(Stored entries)
※
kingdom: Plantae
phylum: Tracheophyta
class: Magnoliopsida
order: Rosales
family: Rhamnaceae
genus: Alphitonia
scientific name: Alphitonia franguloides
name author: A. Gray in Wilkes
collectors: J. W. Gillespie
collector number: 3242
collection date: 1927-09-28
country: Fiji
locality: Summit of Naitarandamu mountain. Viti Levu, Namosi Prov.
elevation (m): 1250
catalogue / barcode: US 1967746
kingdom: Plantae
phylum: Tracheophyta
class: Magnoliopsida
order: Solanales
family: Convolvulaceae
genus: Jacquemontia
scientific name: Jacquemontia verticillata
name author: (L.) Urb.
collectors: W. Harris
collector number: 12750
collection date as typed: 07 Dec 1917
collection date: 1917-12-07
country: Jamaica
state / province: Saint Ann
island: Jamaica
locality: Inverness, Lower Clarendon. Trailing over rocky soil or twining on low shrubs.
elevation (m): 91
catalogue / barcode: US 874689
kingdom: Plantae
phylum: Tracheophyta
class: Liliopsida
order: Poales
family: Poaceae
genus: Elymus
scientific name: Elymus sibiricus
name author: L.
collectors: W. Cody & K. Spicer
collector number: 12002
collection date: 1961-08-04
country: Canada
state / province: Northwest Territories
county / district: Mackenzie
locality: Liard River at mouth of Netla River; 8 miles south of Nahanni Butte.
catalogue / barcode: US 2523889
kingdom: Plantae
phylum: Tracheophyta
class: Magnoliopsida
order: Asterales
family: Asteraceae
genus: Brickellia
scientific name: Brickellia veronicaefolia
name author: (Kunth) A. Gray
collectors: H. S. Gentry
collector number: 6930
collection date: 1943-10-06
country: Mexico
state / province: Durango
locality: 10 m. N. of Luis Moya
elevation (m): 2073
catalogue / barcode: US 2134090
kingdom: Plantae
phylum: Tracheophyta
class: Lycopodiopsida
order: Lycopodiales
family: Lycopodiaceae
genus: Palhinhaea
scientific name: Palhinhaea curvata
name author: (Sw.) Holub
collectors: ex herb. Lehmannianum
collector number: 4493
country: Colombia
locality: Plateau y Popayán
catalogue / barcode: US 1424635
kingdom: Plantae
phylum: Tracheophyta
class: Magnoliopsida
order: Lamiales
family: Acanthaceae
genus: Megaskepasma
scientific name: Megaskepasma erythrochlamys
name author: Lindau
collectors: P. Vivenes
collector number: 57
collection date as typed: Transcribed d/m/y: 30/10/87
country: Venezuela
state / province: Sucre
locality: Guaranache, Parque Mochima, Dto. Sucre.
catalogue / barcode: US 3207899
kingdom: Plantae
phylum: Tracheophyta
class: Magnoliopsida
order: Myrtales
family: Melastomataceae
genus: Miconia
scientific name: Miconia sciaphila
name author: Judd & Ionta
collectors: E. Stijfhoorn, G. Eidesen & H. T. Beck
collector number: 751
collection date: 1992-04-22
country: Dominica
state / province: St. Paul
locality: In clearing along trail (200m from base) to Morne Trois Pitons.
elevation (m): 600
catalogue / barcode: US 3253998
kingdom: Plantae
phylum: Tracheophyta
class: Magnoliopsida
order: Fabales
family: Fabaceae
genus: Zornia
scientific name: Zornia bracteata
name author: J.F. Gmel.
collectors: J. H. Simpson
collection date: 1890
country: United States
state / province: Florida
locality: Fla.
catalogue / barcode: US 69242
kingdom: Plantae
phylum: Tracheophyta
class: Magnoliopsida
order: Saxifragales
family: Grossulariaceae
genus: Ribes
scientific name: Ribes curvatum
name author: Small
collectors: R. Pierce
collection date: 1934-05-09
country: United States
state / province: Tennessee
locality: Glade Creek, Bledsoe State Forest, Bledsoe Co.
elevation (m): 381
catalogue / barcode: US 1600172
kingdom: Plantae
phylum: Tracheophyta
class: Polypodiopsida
※
§ **Required work**
Write out all the records above again, changing "catalogue" to "catalog" each time it appears and leaving everything else as it is.

§ **Solution to this exercise**
kingdom: Plantae
phylum: Tracheophyta
class: Magnoliopsida
order: Rosales
family: Rhamnaceae
genus: Alphitonia
scientific name: Alphitonia franguloides
name author: A. Gray in Wilkes
collectors: J. W. Gillespie
collector number: 3242
collection date: 1927-09-28
country: Fiji
locality: Summit of Naitarandamu mountain. Viti Levu, Namosi Prov.
elevation (m): 1250
catalog / barcode: US 1967746
kingdom: Plantae
phylum: Tracheophyta
class: Magnoliopsida
order: Solanales
family: Convolvulaceae
genus: Jacquemontia
scientific name: Jacquemontia verticillata
name author: (L.) Urb.
collectors: W. Harris
collector number: 12750
collection date as typed: 07 Dec 1917
collection date: 1917-12-07
country: Jamaica
state / province: Saint Ann
island: Jamaica
locality: Inverness, Lower Clarendon. Trailing over rocky soil or twining on low shrubs.
elevation (m): 91
catalog / barcode: US 874689
kingdom: Plantae
phylum: Tracheophyta
class: Liliopsida
order: Poales
family: Poaceae
genus: Elymus
scientific name: Elymus sibiricus
name author: L.
collectors: W. Cody & K. Spicer
collector number: 12002
collection date: 1961-08-04
country: Canada
state / province: Northwest Territories
county / district: Mackenzie
locality: Liard River at mouth of Netla River; 8 miles south of Nahanni Butte.
catalog / barcode: US 2523889
kingdom: Plantae
phylum: Tracheophyta
class: Magnoliopsida
order: Asterales
family: Asteraceae
genus: Brickellia
scientific name: Brickellia veronicaefolia
name author: (Kunth) A. Gray
collectors: H. S. Gentry
collector number: 6930
collection date: 1943-10-06
country: Mexico
state / province: Durango
locality: 10 m. N. of Luis Moya
elevation (m): 2073
catalog / barcode: US 2134090
kingdom: Plantae
phylum: Tracheophyta
class: Lycopodiopsida
order: Lycopodiales
family: Lycopodiaceae
genus: Palhinhaea
scientific name: Palhinhaea curvata
name author: (Sw.) Holub
collectors: ex herb. Lehmannianum
collector number: 4493
country: Colombia
locality: Plateau y Popayán
catalog / barcode: US 1424635
kingdom: Plantae
phylum: Tracheophyta
class: Magnoliopsida
order: Lamiales
family: Acanthaceae
genus: Megaskepasma
scientific name: Megaskepasma erythrochlamys
name author: Lindau
collectors: P. Vivenes
collector number: 57
collection date as typed: Transcribed d/m/y: 30/10/87
country: Venezuela
state / province: Sucre
locality: Guaranache, Parque Mochima, Dto. Sucre.
catalog / barcode: US 3207899
kingdom: Plantae
phylum: Tracheophyta
class: Magnoliopsida
order: Myrtales
family: Melastomataceae
genus: Miconia
scientific name: Miconia sciaphila
name author: Judd & Ionta
collectors: E. Stijfhoorn, G. Eidesen & H. T. Beck
collector number: 751
collection date: 1992-04-22
country: Dominica
state / province: St. Paul
locality: In clearing along trail (200m from base) to Morne Trois Pitons.
elevation (m): 600
catalog / barcode: US 3253998
kingdom: Plantae
phylum: Tracheophyta
class: Magnoliopsida
order: Fabales
family: Fabaceae
genus: Zornia
scientific name: Zornia bracteata
name author: J.F. Gmel.
collectors: J. H. Simpson
collection date: 1890
country: United States
state / province: Florida
locality: Fla.
catalog / barcode: US 69242
kingdom: Plantae
phylum: Tracheophyta
class: Magnoliopsida
order: Saxifragales
family: Grossulariaceae
genus: Ribes
scientific name: Ribes curvatum
name author: Small
collectors: R. Pierce
collection date: 1934-05-09
country: United States
state / province: Tennessee
locality: Glade Creek, Bledsoe State Forest, Bledsoe Co.
elevation (m): 381
catalog / barcode: US 1600172
kingdom: Plantae
phylum: Tracheophyta
class: Polypodiopsida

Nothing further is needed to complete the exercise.